Each entry, as given, must be output unchanged.

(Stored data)
-- -- --

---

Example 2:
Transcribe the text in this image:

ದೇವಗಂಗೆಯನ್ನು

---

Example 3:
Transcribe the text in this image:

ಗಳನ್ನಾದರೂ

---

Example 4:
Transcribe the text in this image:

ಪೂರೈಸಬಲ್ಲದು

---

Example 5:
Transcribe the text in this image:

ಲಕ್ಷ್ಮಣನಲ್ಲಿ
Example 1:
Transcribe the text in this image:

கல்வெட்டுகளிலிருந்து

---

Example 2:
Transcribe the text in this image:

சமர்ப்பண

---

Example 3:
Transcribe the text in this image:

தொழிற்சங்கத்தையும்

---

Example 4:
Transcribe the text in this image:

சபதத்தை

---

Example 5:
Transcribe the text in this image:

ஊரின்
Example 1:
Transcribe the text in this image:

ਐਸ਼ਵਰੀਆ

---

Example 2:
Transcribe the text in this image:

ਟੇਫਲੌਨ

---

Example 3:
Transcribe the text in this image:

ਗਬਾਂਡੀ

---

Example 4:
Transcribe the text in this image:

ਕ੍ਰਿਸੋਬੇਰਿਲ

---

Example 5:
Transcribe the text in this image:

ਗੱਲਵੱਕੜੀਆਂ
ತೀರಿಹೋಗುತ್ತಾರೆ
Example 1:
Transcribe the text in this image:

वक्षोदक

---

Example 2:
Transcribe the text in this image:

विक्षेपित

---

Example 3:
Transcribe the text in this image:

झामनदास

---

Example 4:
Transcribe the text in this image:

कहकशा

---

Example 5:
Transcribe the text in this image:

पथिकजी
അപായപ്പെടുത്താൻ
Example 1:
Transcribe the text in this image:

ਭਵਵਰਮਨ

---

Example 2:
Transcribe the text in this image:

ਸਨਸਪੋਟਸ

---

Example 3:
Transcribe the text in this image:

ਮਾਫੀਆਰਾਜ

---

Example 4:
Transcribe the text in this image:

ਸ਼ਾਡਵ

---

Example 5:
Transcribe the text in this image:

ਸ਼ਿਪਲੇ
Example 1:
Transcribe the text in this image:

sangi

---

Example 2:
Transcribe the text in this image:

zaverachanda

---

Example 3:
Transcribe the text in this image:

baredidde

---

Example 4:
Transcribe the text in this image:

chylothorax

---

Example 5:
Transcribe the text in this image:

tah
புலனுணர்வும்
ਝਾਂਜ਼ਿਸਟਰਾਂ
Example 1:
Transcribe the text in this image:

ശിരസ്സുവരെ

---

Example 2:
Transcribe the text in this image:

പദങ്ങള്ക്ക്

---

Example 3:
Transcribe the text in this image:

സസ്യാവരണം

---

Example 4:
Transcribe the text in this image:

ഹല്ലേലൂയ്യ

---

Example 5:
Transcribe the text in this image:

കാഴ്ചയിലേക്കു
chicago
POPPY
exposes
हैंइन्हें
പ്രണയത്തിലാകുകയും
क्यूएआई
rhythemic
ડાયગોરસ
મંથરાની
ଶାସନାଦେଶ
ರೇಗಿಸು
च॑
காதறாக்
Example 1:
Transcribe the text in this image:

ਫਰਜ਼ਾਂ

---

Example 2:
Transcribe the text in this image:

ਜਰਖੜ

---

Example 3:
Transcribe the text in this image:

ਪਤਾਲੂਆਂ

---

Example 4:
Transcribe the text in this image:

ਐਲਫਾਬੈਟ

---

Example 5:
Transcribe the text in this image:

-- -- --

Output below:
---

Example 2:
Transcribe the text in this image:

ದೇವಗಂಗೆಯನ್ನು

---

Example 3:
Transcribe the text in this image:

ಗಳನ್ನಾದರೂ

---

Example 4:
Transcribe the text in this image:

ಪೂರೈಸಬಲ್ಲದು

---

Example 5:
Transcribe the text in this image:

ಲಕ್ಷ್ಮಣನಲ್ಲಿ
Example 1:
Transcribe the text in this image:

கல்வெட்டுகளிலிருந்து

---

Example 2:
Transcribe the text in this image:

சமர்ப்பண

---

Example 3:
Transcribe the text in this image:

தொழிற்சங்கத்தையும்

---

Example 4:
Transcribe the text in this image:

சபதத்தை

---

Example 5:
Transcribe the text in this image:

ஊரின்
Example 1:
Transcribe the text in this image:

ਐਸ਼ਵਰੀਆ

---

Example 2:
Transcribe the text in this image:

ਟੇਫਲੌਨ

---

Example 3:
Transcribe the text in this image:

ਗਬਾਂਡੀ

---

Example 4:
Transcribe the text in this image:

ਕ੍ਰਿਸੋਬੇਰਿਲ

---

Example 5:
Transcribe the text in this image:

ਗੱਲਵੱਕੜੀਆਂ
ತೀರಿಹೋಗುತ್ತಾರೆ
Example 1:
Transcribe the text in this image:

वक्षोदक

---

Example 2:
Transcribe the text in this image:

विक्षेपित

---

Example 3:
Transcribe the text in this image:

झामनदास

---

Example 4:
Transcribe the text in this image:

कहकशा

---

Example 5:
Transcribe the text in this image:

पथिकजी
അപായപ്പെടുത്താൻ
Example 1:
Transcribe the text in this image:

ਭਵਵਰਮਨ

---

Example 2:
Transcribe the text in this image:

ਸਨਸਪੋਟਸ

---

Example 3:
Transcribe the text in this image:

ਮਾਫੀਆਰਾਜ

---

Example 4:
Transcribe the text in this image:

ਸ਼ਾਡਵ

---

Example 5:
Transcribe the text in this image:

ਸ਼ਿਪਲੇ
Example 1:
Transcribe the text in this image:

sangi

---

Example 2:
Transcribe the text in this image:

zaverachanda

---

Example 3:
Transcribe the text in this image:

baredidde

---

Example 4:
Transcribe the text in this image:

chylothorax

---

Example 5:
Transcribe the text in this image:

tah
புலனுணர்வும்
ਝਾਂਜ਼ਿਸਟਰਾਂ
Example 1:
Transcribe the text in this image:

ശിരസ്സുവരെ

---

Example 2:
Transcribe the text in this image:

പദങ്ങള്ക്ക്

---

Example 3:
Transcribe the text in this image:

സസ്യാവരണം

---

Example 4:
Transcribe the text in this image:

ഹല്ലേലൂയ്യ

---

Example 5:
Transcribe the text in this image:

കാഴ്ചയിലേക്കു
chicago
POPPY
exposes
हैंइन्हें
പ്രണയത്തിലാകുകയും
क्यूएआई
rhythemic
ડાયગોરસ
મંથરાની
ଶାସନାଦେଶ
ರೇಗಿಸು
च॑
காதறாக்
Example 1:
Transcribe the text in this image:

ਫਰਜ਼ਾਂ

---

Example 2:
Transcribe the text in this image:

ਜਰਖੜ

---

Example 3:
Transcribe the text in this image:

ਪਤਾਲੂਆਂ

---

Example 4:
Transcribe the text in this image:

ਐਲਫਾਬੈਟ

---

Example 5:
Transcribe the text in this image:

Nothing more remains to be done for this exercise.